Comparing is Emotional Cancer
I need this reflection today, the day after Christmas. Maybe someone else out there does too.
Yesterday, Christmas Day, my 13-year old daughter was opening Snapchats from her friends and exclaiming, "She got the iphone 11 pro?!?" "He got an Apple watch?!?" and "She got a new Xbox?!?"
She had begged for several years for an iphone until finally this year for her birthday, we allowed her to get one with her birthday money. An older one: an iphone 7. We found THAT to be extremely extravagant, as it was the most expensive phone in the house. Coincidentally enough, she dropped it a couple months later and cracked the screen, so she had to wait about 6 months until she earned enough money to replace the screen.
All this envy and comparing had me horrified.
Yet it is a human affliction. I realize I struggle with comparisons every day.
Facebook, Instagram, Snapchat, Tik Tok...social media in general...is notorious for causing contentment erosion. I find myself becoming unknowingly dissatisfied and critical of my own life.
I don't look as young anymore. We don't have a big house. We don't go on extravagant vacations every year. I don't make a lot of money. My kids don't have straight A's. I've never owned a new car. We don't have new iphones or perfect hair or a huge backyard.
Even worse, I compare my abilities to others'. I am not a trained photographer: my photography doesn't hold a candle to the photographers on Instagram. I can't draw or paint from memory: I will never be as good as other artists out there. I can't sing like Lauren Daigle. I can't write like Kristin Hannah. Falling down the rabbit hole of "I will never be..." and "I can't..." and "I am not..." instead of the emotional cancer cure to comparisons, "I AM!"
I am compassionate. I am empathetic. I am creative. I am thoughtful. I am loved. I am joyful. I am intelligent. I am content.
See, there will always be someone, multitudes of someones, who is more talented, more capable, and better at whatever I'm trying to do than I am. And there will always be someone who is worse.
THIS IS NOT THE POINT.
God gave me a unique combination of gifts and abilities that ONLY I HAVE. He gave me the house, the kids, the husband, the life, the talents that I was supposed to have to fulfill the purpose He has for me.
The best thing I can do, and teach my kids to do, is to avoid comparisons at all costs and seek only God's approval, not the world's.
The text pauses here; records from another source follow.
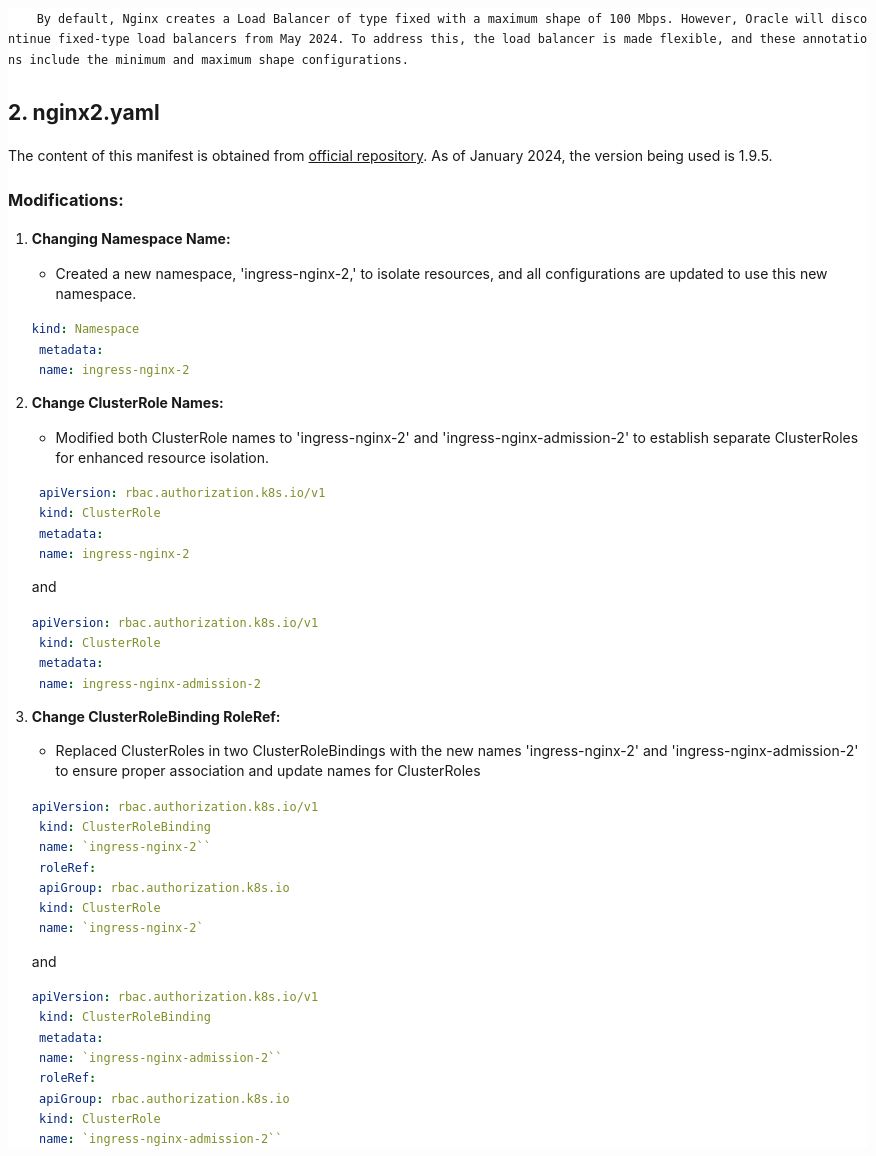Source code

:         By default, Nginx creates a Load Balancer of type fixed with a maximum shape of 100 Mbps. However, Oracle will discontinue fixed-type load balancers from May 2024. To address this, the load balancer is made flexible, and these annotations include the minimum and maximum shape configurations.

## 2. nginx2.yaml

The content of this manifest is obtained from [official repository](https://raw.githubusercontent.com/kubernetes/ingress-nginx/controller-v1.9.5/deploy/static/provider/cloud/deploy.yaml). As of January 2024, the version being used is 1.9.5.

### Modifications:

1. **Changing Namespace Name:**
   - Created a new namespace, 'ingress-nginx-2,' to isolate resources, and all configurations are updated to use this new namespace.
   ```yaml
   kind: Namespace
    metadata:
    name: ingress-nginx-2
   ```

2. **Change ClusterRole Names:**
   - Modified both ClusterRole names to 'ingress-nginx-2' and 'ingress-nginx-admission-2' to establish separate ClusterRoles for enhanced resource isolation.
   ```yaml
    apiVersion: rbac.authorization.k8s.io/v1
    kind: ClusterRole
    metadata:
    name: ingress-nginx-2
   ```
   and
   ```yaml
   apiVersion: rbac.authorization.k8s.io/v1
    kind: ClusterRole
    metadata:
    name: ingress-nginx-admission-2
   ```

3. **Change ClusterRoleBinding RoleRef:**
   - Replaced ClusterRoles in two ClusterRoleBindings with the new names 'ingress-nginx-2' and 'ingress-nginx-admission-2' to ensure proper association and update names for ClusterRoles
   ```yaml
   apiVersion: rbac.authorization.k8s.io/v1
    kind: ClusterRoleBinding
    name: `ingress-nginx-2``
    roleRef:
    apiGroup: rbac.authorization.k8s.io
    kind: ClusterRole
    name: `ingress-nginx-2`
   ```
   and
   ```yaml
   apiVersion: rbac.authorization.k8s.io/v1
    kind: ClusterRoleBinding
    metadata:
    name: `ingress-nginx-admission-2``
    roleRef:
    apiGroup: rbac.authorization.k8s.io
    kind: ClusterRole
    name: `ingress-nginx-admission-2``
   ```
I have a duty and am compelled by God to focus on my own journey, my own lessons, my own faith walk and not anyone else's.
To criticize my Maker for neglecting to give me certain possessions, talents, or achievements would be foolish and silly. Has He not given me exactly what I require? Has He not provided for my every physical need? Has He not abundantly blessed me in ways I cannot begin to count?
Comparison is cancer to the soul. It robs us of gratitude, contentment, and the desire to follow God's path for our lives.
God has given me more than enough. He has matched my abilities and capabilities to my calling. I only need to use them for His glory.
The world says I will never be enough, I will never have enough, I will never do enough. But God says the opposite.
So my prayer today is that I will remember His grace, His promises, and His will for my life. Because all that matters is that
HE SAYS I'M ENOUGH.
"If my life is fruitless, it doesn't matter who praises me, and if my life is fruitful, it doesn't matter who criticizes me."
"God has given each of you some special abilities; be sure to use them to help each other, passing on to others God's many blessings."